A nested case-control study was performed within a large on-going prospective cohort study conducted at Peking University First Hospital. A total of 1344 women, who were diagnosed with GDM, participated. Of the 748 GDM women who agreed to the blood sample collection, 637 were followed until their delivery. The cases included GDM patients who developed gestational hypertension or pre-eclampsia (n = 41). The control group of GDM alone consisted of another 41 matched GDM women without major complications.

The incidence of GH/PE was 6.44% and 3.30% for pre-eclampsia. The level of the second-trimester plasma FABP4 in the GDM-GH/PE group was significantly higher than the GDM group (17.53±11.35 vs. 12.79±6.04 ng/ml, P = 0.020). The AUCROC for the second-trimester plasma FABP4 predicted GH/PE in the GDM patients alone was 0.647 (95%CI 0.529-0.766). Multivariate analysis showed that elevated second-trimester FABP4 level was independently associated with GH/PE in the GDM patients (OR 1.136 [95% CI 1.003-1.286], P = 0.045). Increased second-trimester plasma FABP4 independently predicted GH/PE in GDM patients.

 

References

1. Novielli C, Mando C, Tabano S, et al.
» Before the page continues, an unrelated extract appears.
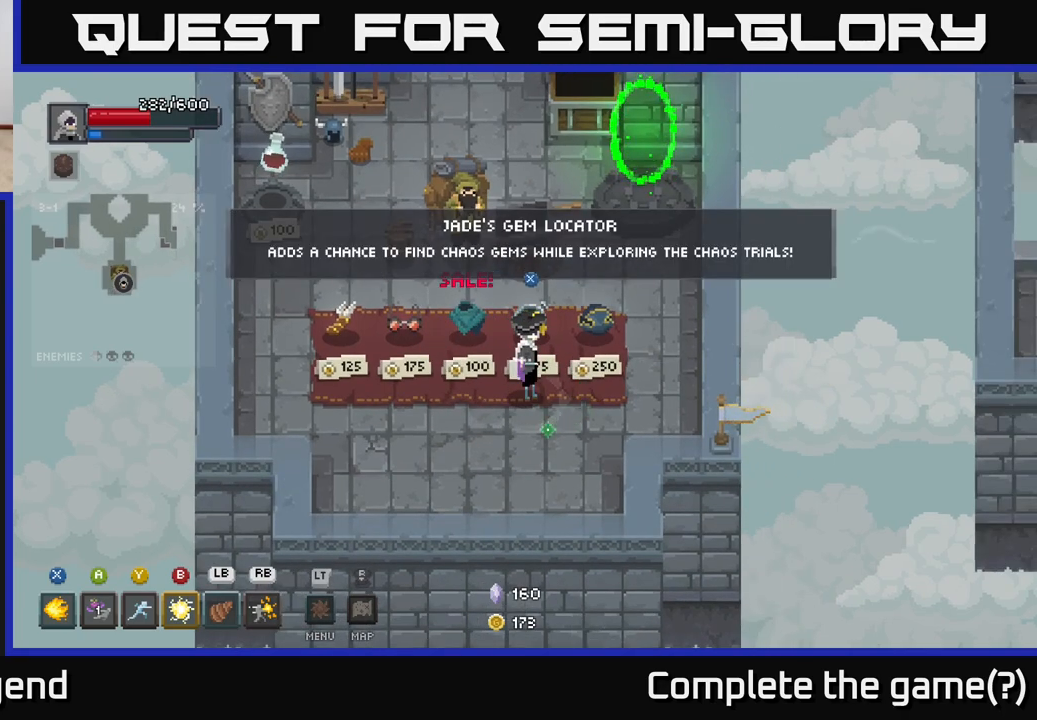
{"buttons": [], "left_stick": "left", "right_stick": "center", "events": [[317, "left_stick", "left"]]}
Mitochondrial DNA content and methylation in fetal cord blood of pregnancies with placental insufficiency. Placenta. 2017;55:63-70.
2. Hoeller A, Ehrlich L, Golic M, et al. Placental expression of sFlt-1 and PlGF in early preeclampsia vs. early IUGR vs. age-matched healthy pregnancies. Hypertens Pregnancy. 2017;36(2):151-160.
3. Ehrlich L, Hoeller A, Golic M, et al. Increased placental sFlt-1 but unchanged PlGF expression in late-onset preeclampsia. Hypertens Pregnancy. 2017;36(2):175-185.
4. Li B, Yang H, Zhang W, et al. Fatty acid-binding protein 4 predicts gestational hypertension and preeclampsia in women with gestational diabetes mellitus. PloS one. 2018;13(2):e0192347.